I do software development with a team as a part of my graduate research. We are involved in a number of projects hosted in various places: some on public GitHub projects, some on a private Redmine instance, etc. Some logical projects are split into multiple project repositories, often with some public parts and some private parts. We're using the issue tracker for each project for its respective hosting location, which is good except that we now have a lot of places to check and I'm worried we're approaching "tool overload" - too many places to report a bug, too many places to check for bug reports.
So, the question is: Is there an aggregator tool/web app that we could configure to show us at least a combined bug list from multiple different bug trackers? It would be nice if it could also show a combined "activity feed" (as both GitHub and Redmine offer), and even better if we could add 'one-off' external bugs to track (something in an upstream bugzilla, for instance) but now I'm really getting into dreamland.

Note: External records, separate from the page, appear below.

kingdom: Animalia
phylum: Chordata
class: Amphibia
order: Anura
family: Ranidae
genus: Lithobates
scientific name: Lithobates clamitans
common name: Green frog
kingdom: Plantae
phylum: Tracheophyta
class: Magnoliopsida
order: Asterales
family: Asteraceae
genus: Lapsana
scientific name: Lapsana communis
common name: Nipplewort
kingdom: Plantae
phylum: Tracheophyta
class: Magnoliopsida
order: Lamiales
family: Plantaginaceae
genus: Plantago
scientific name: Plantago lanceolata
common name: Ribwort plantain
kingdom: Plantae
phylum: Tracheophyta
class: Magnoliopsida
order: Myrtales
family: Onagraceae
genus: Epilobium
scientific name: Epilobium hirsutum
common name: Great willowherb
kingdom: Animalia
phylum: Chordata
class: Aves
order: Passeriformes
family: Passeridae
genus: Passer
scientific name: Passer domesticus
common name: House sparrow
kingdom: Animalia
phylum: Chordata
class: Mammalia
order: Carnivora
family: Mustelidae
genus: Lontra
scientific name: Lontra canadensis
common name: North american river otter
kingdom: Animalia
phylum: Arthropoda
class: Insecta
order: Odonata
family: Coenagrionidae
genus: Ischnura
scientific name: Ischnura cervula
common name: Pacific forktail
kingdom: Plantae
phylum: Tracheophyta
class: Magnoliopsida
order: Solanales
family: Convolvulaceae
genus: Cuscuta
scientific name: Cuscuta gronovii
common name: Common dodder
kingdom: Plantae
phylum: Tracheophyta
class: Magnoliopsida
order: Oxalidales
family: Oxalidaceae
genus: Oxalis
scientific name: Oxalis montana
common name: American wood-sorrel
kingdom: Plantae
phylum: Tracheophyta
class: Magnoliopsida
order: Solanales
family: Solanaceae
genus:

"Me too" update 2013-02-14:
I was going to post a question which is clearly a duplicate of this. Since it's not got an accepted answer (and neither of the answers seem particularly satisfactory), I'll extend this one:
I'm dealing with multiple teams (over multiple sites) each using different issue trackers (all of Redmine, Jira, FogBugz and Trac of interest currently). I have web access to the trackers and the issues in which I'm interested in each tracker are generally quite good about cross referencing related issues in other trackers (ideally in a custom field).
Are there any tools out there which will somehow present a more unified view of a particular project effectively spread across multiple teams than I'm getting at the moment from having multiple browser windows opened?
An example of the sort of workflow I'm trying to improve would be spotting issues that one team claim to have fixed but the downstream dependent team need prodding to pick it up and validate it, or spotting when downstream have decided something isn't needed any more but not notified the upstream.
Note that processes, policies and politics are such that there is no hope everyone will agree to use one common tracker somewhere.